* _Text shown_
--
We think approximately 60,000 thoughts each day. Many of these will be negative thoughts. Our brain will tell us that we doing something wrong. It will tell us we’re not good enough, and it will tell us we are too slow, too old, too something. It tells us things that are never good.
Our negative thoughts are often a habit and a protection mechanism. We have a primitive part of our brain which did a fabulous job back when we were living in caves, and hunting and gathering our food or being chased by Sabre Tooth Tigers.
Today, we have far fewer threats to our survival on a day-to-day basis. But our brain has not yet evolved to catch up with our new reality. It is still scanning each day for danger. It is looking to keep us safe by defaulting to the negative and finding fault, usually with ourselves.
So, our negative thinking about ourselves and how we are feeling is quite normal. It does not mean that anything has gone wrong. Our brain is just doing its thing.
However, if we start to feel bad about our negative thoughts and judge ourselves and/or beat ourselves up about them, then we will not only layer suffering on top of suffering, but we waste our time, energy and focus that could be spent better.
The answer is to manage our minds. We need to manage our negative thinking in a way that does not deplete us or make us feel worse.
The first step to managing our minds is to know our brains and listen to it. What exactly are we thinking? We want to expose all the thoughts that we are aware of and unaware of. By journaling and writing freely for 10 or 15 minutes on whatever comes to mind without censoring yourself or judging it. If you don’t feel comfortable keeping this written work around afterward, you can always tear it up and through it out. That process alone can be sometime cathartic.
You want to write down what you are thinking about a given situation or yourself which is generating a strong emotion within you. We write it down in order to shine a light on it and understand what we are dealing with.
Now, once you’ve written down everything you want to get out, you may be tempted to start judging yourself or feel hopeless or less than. This is not the point of the exercise.
You and your thoughts do not need to be different or better.
But what we want to do is clean up our thinking about our thinking in order not to wear ourselves down and make ourselves feel worse. We want to be easy about and in our thinking, to be free from judgement or trying to change them. If we can understand what we are thinking, we will see the way we are looking at our world, our lives and ourselves. Then we can start changing our perspective and choosing thoughts that will help us to create new results. It will help us to create the results we want.
--
* _To-do item A_
Extract, word for word, the part of the piece on negative thoughts that opens with the words containing "The answer is" and closes with "be sometime cathartic.".
* _To-do item B_
Write what comes next in the piece on negative thoughts, picking up after its final sentence.
The records that come next are unrelated to the piece on negative thoughts.
--
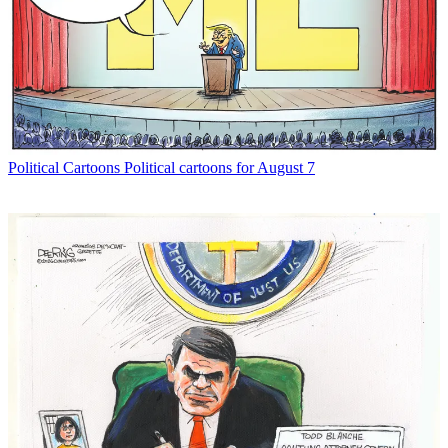
Political Cartoons
Political cartoons for August 7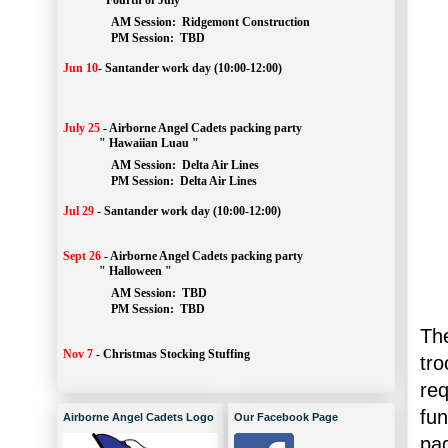
" Fourth of July "
AM Session: 
Ridgemont Construction
		PM Session: 
 TBD
Jun 10
-
Santander work day (10:00-12:00)
July 25
-
Airborne Angel Cadets packing party
" Hawaiian Luau "
AM Session: 
Delta Air Lines
		PM Session: 
 Delta Air Lines 
Jul 29
-
Santander work day (10:00-12:00)
Sept 26
-
Airborne Angel Cadets packing party
" Halloween "
AM Session: 
TBD
		PM Session: 
 TBD 
Th
Nov 7
-
Christmas Stocking Stuffing
tr
re
fun
Airborne Angel Cadets Logo
Our Facebook Page
pa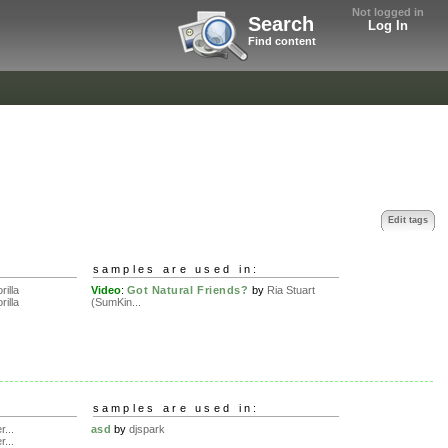
Not logged in
Search
Log In
Find content
Edit tags
samples are used in:
rilla
Video
:
Got Natural Friends?
by
Ria Stuart
rilla
(SumKin...
samples are used in:
r...
asd
by
djspark
r...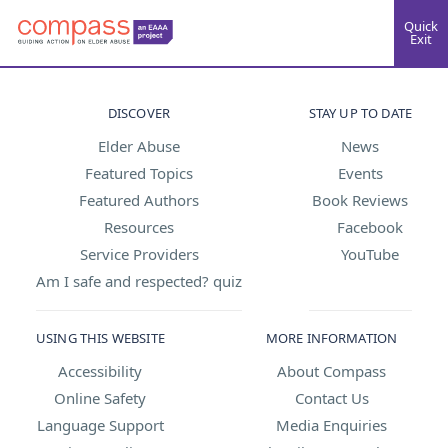
Quick
Exit
DISCOVER
STAY UP TO DATE
Elder Abuse
News
Featured Topics
Events
Featured Authors
Book Reviews
Resources
Facebook
Service Providers
YouTube
Am I safe and respected? quiz
USING THIS WEBSITE
MORE INFORMATION
Accessibility
About Compass
Online Safety
Contact Us
Language Support
Media Enquiries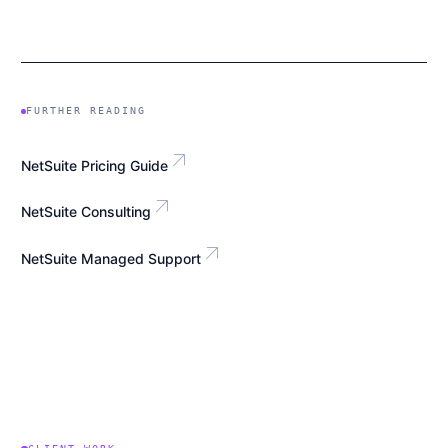
FURTHER READING
arrow_outward
NetSuite Pricing Guide
arrow_outward
NetSuite Consulting
arrow_outward
NetSuite Managed Support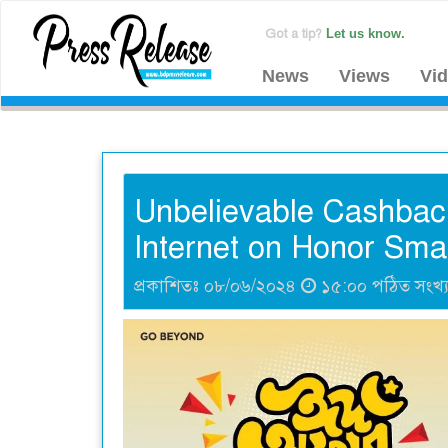
Got a tip?
Let us know.
News
Views
Vi
Unbelievable Cashback
Internet on Honor Sma
প্রকাশিতঃ ০৮/০৬/২০২৪
১৫:০০ পঠিত সংখ্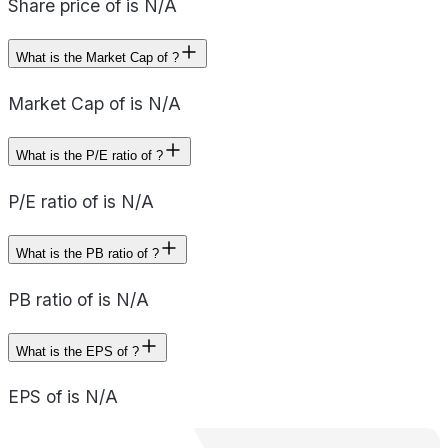
Share price of is N/A
What is the Market Cap of ?
Market Cap of is N/A
What is the P/E ratio of ?
P/E ratio of is N/A
What is the PB ratio of ?
PB ratio of is N/A
What is the EPS of ?
EPS of is N/A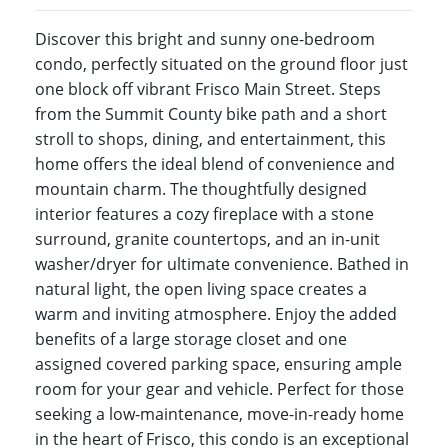
Discover this bright and sunny one-bedroom
condo, perfectly situated on the ground floor just
one block off vibrant Frisco Main Street. Steps
from the Summit County bike path and a short
stroll to shops, dining, and entertainment, this
home offers the ideal blend of convenience and
mountain charm. The thoughtfully designed
interior features a cozy fireplace with a stone
surround, granite countertops, and an in-unit
washer/dryer for ultimate convenience. Bathed in
natural light, the open living space creates a
warm and inviting atmosphere. Enjoy the added
benefits of a large storage closet and one
assigned covered parking space, ensuring ample
room for your gear and vehicle. Perfect for those
seeking a low-maintenance, move-in-ready home
in the heart of Frisco, this condo is an exceptional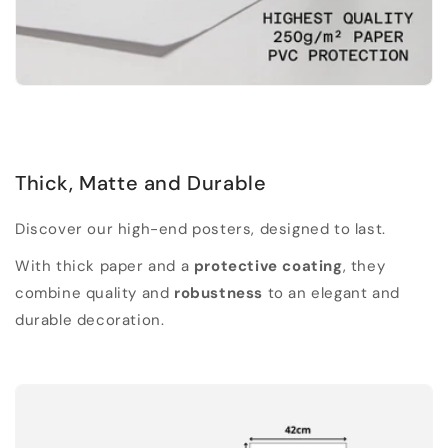
Thick, Matte and Durable
Discover our high-end posters, designed to last.
With thick paper and a
protective coating
, they
combine quality and
robustness
to an elegant and
durable decoration.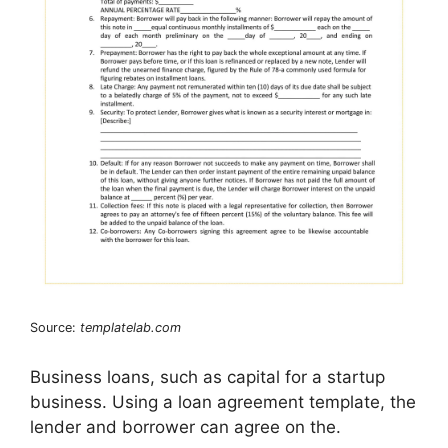
Source:
templatelab.com
Business loans, such as capital for a startup
business. Using a loan agreement template, the
lender and borrower can agree on the.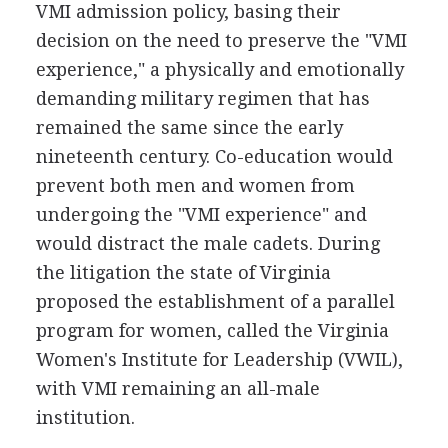
VMI admission policy, basing their
decision on the need to preserve the "VMI
experience," a physically and emotionally
demanding military regimen that has
remained the same since the early
nineteenth century. Co-education would
prevent both men and women from
undergoing the "VMI experience" and
would distract the male cadets. During
the litigation the state of Virginia
proposed the establishment of a parallel
program for women, called the Virginia
Women's Institute for Leadership (VWIL),
with VMI remaining an all-male
institution.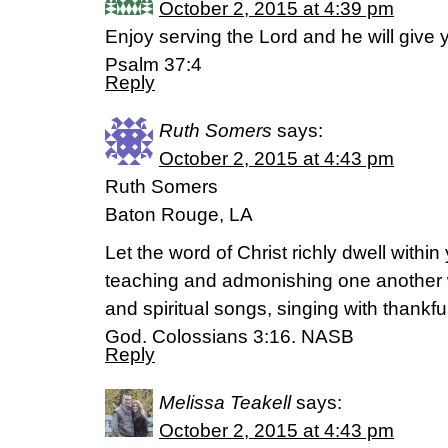
October 2, 2015 at 4:39 pm
Enjoy serving the Lord and he will give
Psalm 37:4
Reply
Ruth Somers
says:
October 2, 2015 at 4:43 pm
Ruth Somers
Baton Rouge, LA
Let the word of Christ richly dwell within
teaching and admonishing one another
and spiritual songs, singing with thankfu
God. Colossians 3:16. NASB
Reply
Melissa Teakell
says:
October 2, 2015 at 4:43 pm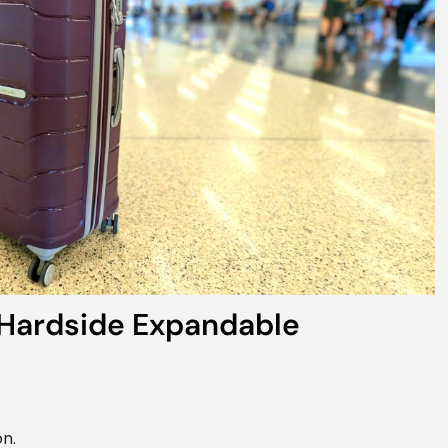
Hardside Expandable
n.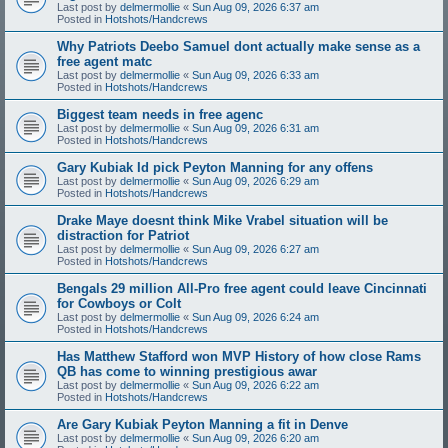
Last post by
delmermollie
«
Sun Aug 09, 2026 6:37 am
Posted in
Hotshots/Handcrews
Why Patriots Deebo Samuel dont actually make sense as a
free agent matc
Last post by
delmermollie
«
Sun Aug 09, 2026 6:33 am
Posted in
Hotshots/Handcrews
Biggest team needs in free agenc
Last post by
delmermollie
«
Sun Aug 09, 2026 6:31 am
Posted in
Hotshots/Handcrews
Gary Kubiak Id pick Peyton Manning for any offens
Last post by
delmermollie
«
Sun Aug 09, 2026 6:29 am
Posted in
Hotshots/Handcrews
Drake Maye doesnt think Mike Vrabel situation will be
distraction for Patriot
Last post by
delmermollie
«
Sun Aug 09, 2026 6:27 am
Posted in
Hotshots/Handcrews
Bengals 29 million All-Pro free agent could leave Cincinnati
for Cowboys or Colt
Last post by
delmermollie
«
Sun Aug 09, 2026 6:24 am
Posted in
Hotshots/Handcrews
Has Matthew Stafford won MVP History of how close Rams
QB has come to winning prestigious awar
Last post by
delmermollie
«
Sun Aug 09, 2026 6:22 am
Posted in
Hotshots/Handcrews
Are Gary Kubiak Peyton Manning a fit in Denve
Last post by
delmermollie
«
Sun Aug 09, 2026 6:20 am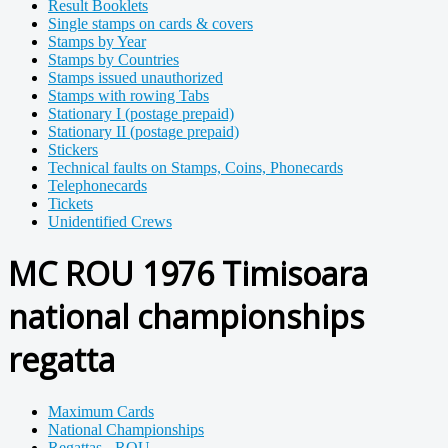
Result Booklets
Single stamps on cards & covers
Stamps by Year
Stamps by Countries
Stamps issued unauthorized
Stamps with rowing Tabs
Stationary I (postage prepaid)
Stationary II (postage prepaid)
Stickers
Technical faults on Stamps, Coins, Phonecards
Telephonecards
Tickets
Unidentified Crews
MC ROU 1976 Timisoara
national championships
regatta
Maximum Cards
National Championships
Regattas - ROU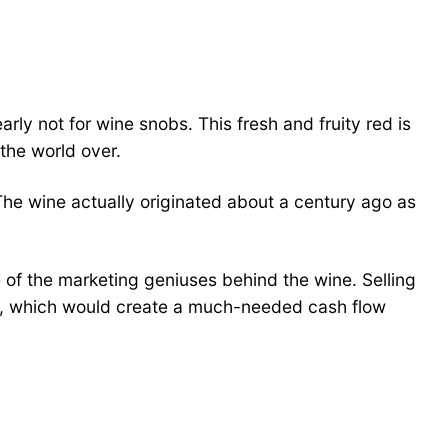
rly not for wine snobs. This fresh and fruity red is
 the world over.
he wine actually originated about a century ago as
of the marketing geniuses behind the wine. Selling
its, which would create a much-needed cash flow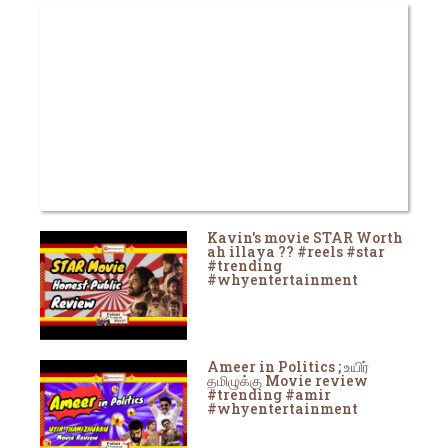
Kavin's movie STAR Worth
ah illaya ?? #reels #star
#trending
#whyentertainment
Ameer in Politics ; உயிர்
தமிழுக்கு Movie review
#trending #amir
#whyentertainment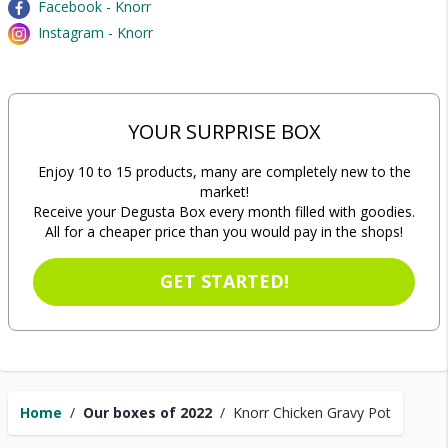
Facebook - Knorr
Instagram - Knorr
YOUR SURPRISE BOX
Enjoy 10 to 15 products, many are completely new to the
market!
Receive your Degusta Box every month filled with goodies.
All for a cheaper price than you would pay in the shops!
GET STARTED!
Home
/
Our boxes of 2022
/
Knorr Chicken Gravy Pot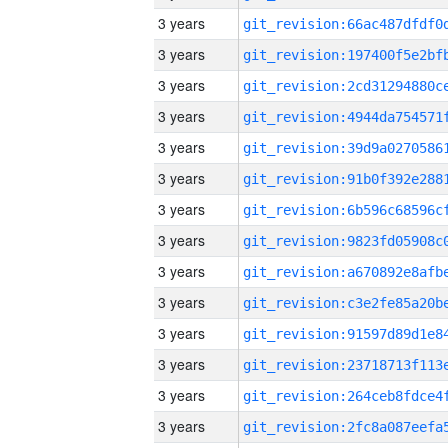
3 years
3 years
3 years
3 years
3 years
3 years
3 years
3 years
3 years
3 years
3 years
3 years
3 years
3 years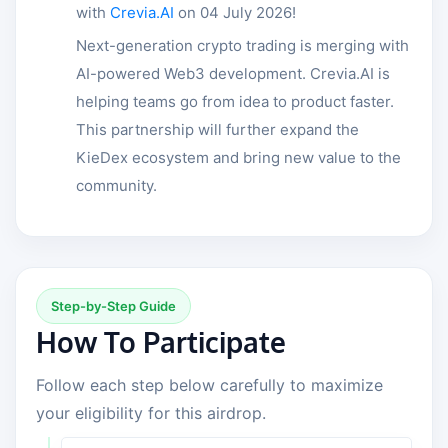
with
Crevia.AI
on 04 July 2026!
Next-generation crypto trading is merging with
AI-powered Web3 development. Crevia.AI is
helping teams go from idea to product faster.
This partnership will further expand the
KieDex ecosystem and bring new value to the
community.
Step-by-Step Guide
How To Participate
Follow each step below carefully to maximize
your eligibility for this airdrop.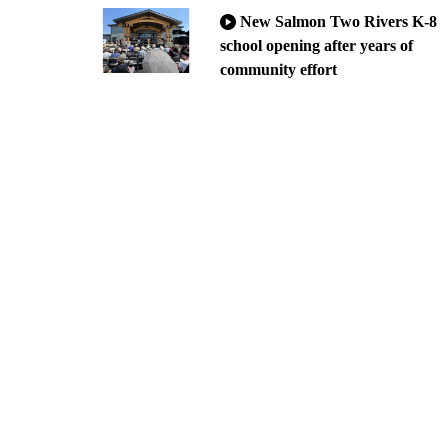
New Salmon Two Rivers K-8
school opening after years of
community effort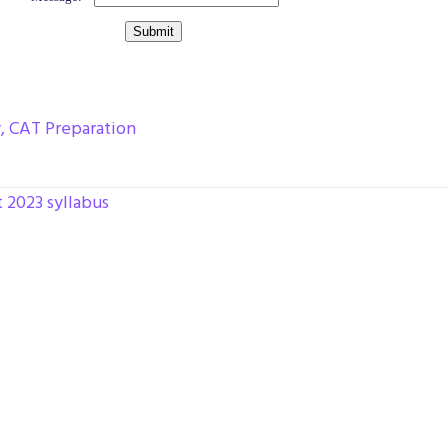
y
,
CAT Preparation
t 2023 syllabus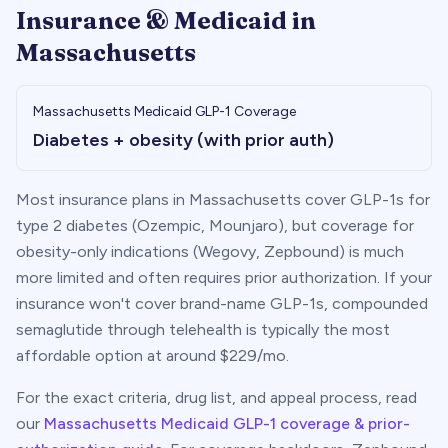
Insurance & Medicaid in
Massachusetts
Massachusetts
Medicaid GLP-1 Coverage
Diabetes + obesity (with prior auth)
Most insurance plans in
Massachusetts
cover GLP-1s for
type 2 diabetes (Ozempic, Mounjaro), but coverage for
obesity-only indications (Wegovy, Zepbound) is much
more limited and often requires prior authorization. If your
insurance won't cover brand-name GLP-1s, compounded
semaglutide through telehealth is typically the most
affordable option at around $
229
/mo.
For the exact criteria, drug list, and appeal process, read
our
Massachusetts
Medicaid GLP-1 coverage & prior-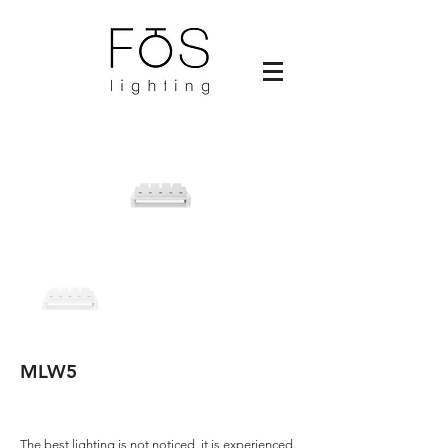
MLW5
The best lighting is not noticed, it is experienced.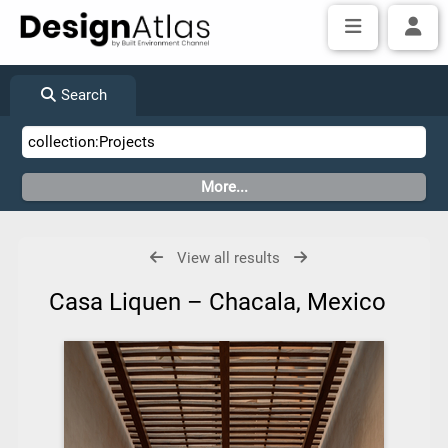
Search
View all results
Casa Liquen – Chacala, Mexico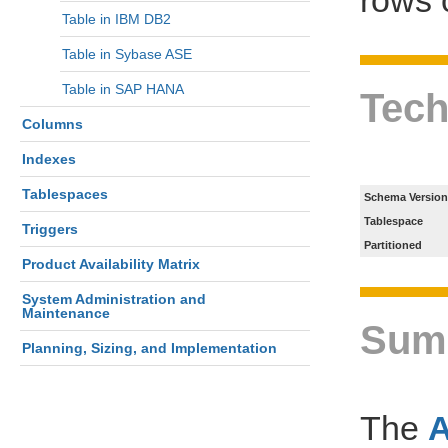
Table in IBM DB2
Table in Sybase ASE
Table in SAP HANA
Tech
Columns
Indexes
Tablespaces
Schema Version
Tablespace
Triggers
Partitioned
Product Availability Matrix
System Administration and
Maintenance
Sum
Planning, Sizing, and Implementation
The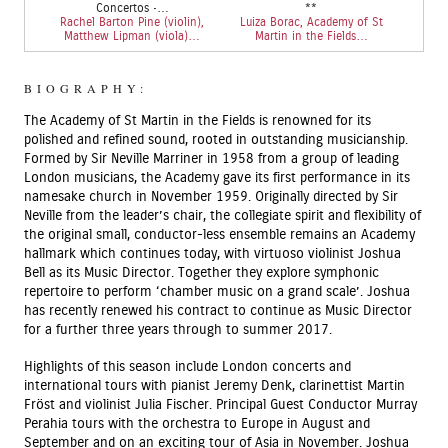
Concertos •…
**
Rachel Barton Pine (violin),
Luiza Borac, Academy of St
Matthew Lipman (viola)…
Martin in the Fields…
BIOGRAPHY:
The Academy of St Martin in the Fields is renowned for its
polished and refined sound, rooted in outstanding musicianship.
Formed by Sir Neville Marriner in 1958 from a group of leading
London musicians, the Academy gave its first performance in its
namesake church in November 1959. Originally directed by Sir
Neville from the leader’s chair, the collegiate spirit and flexibility of
the original small, conductor-less ensemble remains an Academy
hallmark which continues today, with virtuoso violinist Joshua
Bell as its Music Director. Together they explore symphonic
repertoire to perform ‘chamber music on a grand scale’. Joshua
has recently renewed his contract to continue as Music Director
for a further three years through to summer 2017.
Highlights of this season include London concerts and
international tours with pianist Jeremy Denk, clarinettist Martin
Fröst and violinist Julia Fischer. Principal Guest Conductor Murray
Perahia tours with the orchestra to Europe in August and
September and on an exciting tour of Asia in November. Joshua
--
* _Reply A_
The answer is to manage our minds. We need to manage our negative thinking in a way that does not deplete us or make us feel worse.
The first step to managing our minds is to know our brains and listen to it. What exactly are we thinking? We want to expose all the thoughts that we are aware of and unaware of. By journaling and writing freely for 10 or 15 minutes on whatever comes to mind without censoring yourself or judging it. If you don’t feel comfortable keeping this written work around afterward, you can always tear it up and through it out. That process alone can be sometime cathartic.

* _Reply B_
By realising that this negative thinking is in fact quite normal, we take some of the pressure off of ourselves to do better. Reassure yourself that these crappy thoughts are exactly what the brain was designed to do – protect us, keep us safe, look for problems. Remind yourself that nothing has gone wrong no matter what you are thinking and feeling. It’s OK.
Next, you want to explore why you might be thinking some of these thoughts. Literally ask yourself: “Why might I think this?” Some of these thoughts might make sense to you. Others may be playing on repeat in your head and it’s probable that these are thoughts you started thinking as a child. You may have started thinking them as a protection mechanism or because of the way you interpreted the world as a child. Your brain may have started thinking these thoughts because it didn’t know better and it couldn’t understand them any other way. We had limited reasoning and immature brains. Then we just drag them into adulthood because we aren’t aware of them and no one tells us otherwise.
Hopefully this information will give you some relief. Even if you don’t make any other changes, knowing that you are perfectly normal and your thoughts are perfectly normal will help.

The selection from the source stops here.